HOW TO COMPLETE THIS TASK: Line by line, give the data again exactly as it appears, but without pictures.

DATA EXTRACT:
Content starts

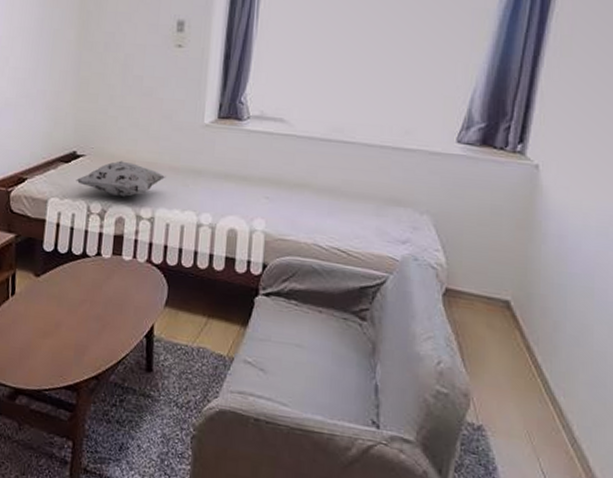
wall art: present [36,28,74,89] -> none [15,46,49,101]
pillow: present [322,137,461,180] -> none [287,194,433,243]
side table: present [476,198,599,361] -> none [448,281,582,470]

Content ends

WRITTEN ANSWER:
wall art: present [36,28,74,89] -> none [15,46,49,101]
pillow: present [322,137,461,180] -> none [287,194,433,243]
side table: present [476,198,599,361] -> none [448,281,582,470]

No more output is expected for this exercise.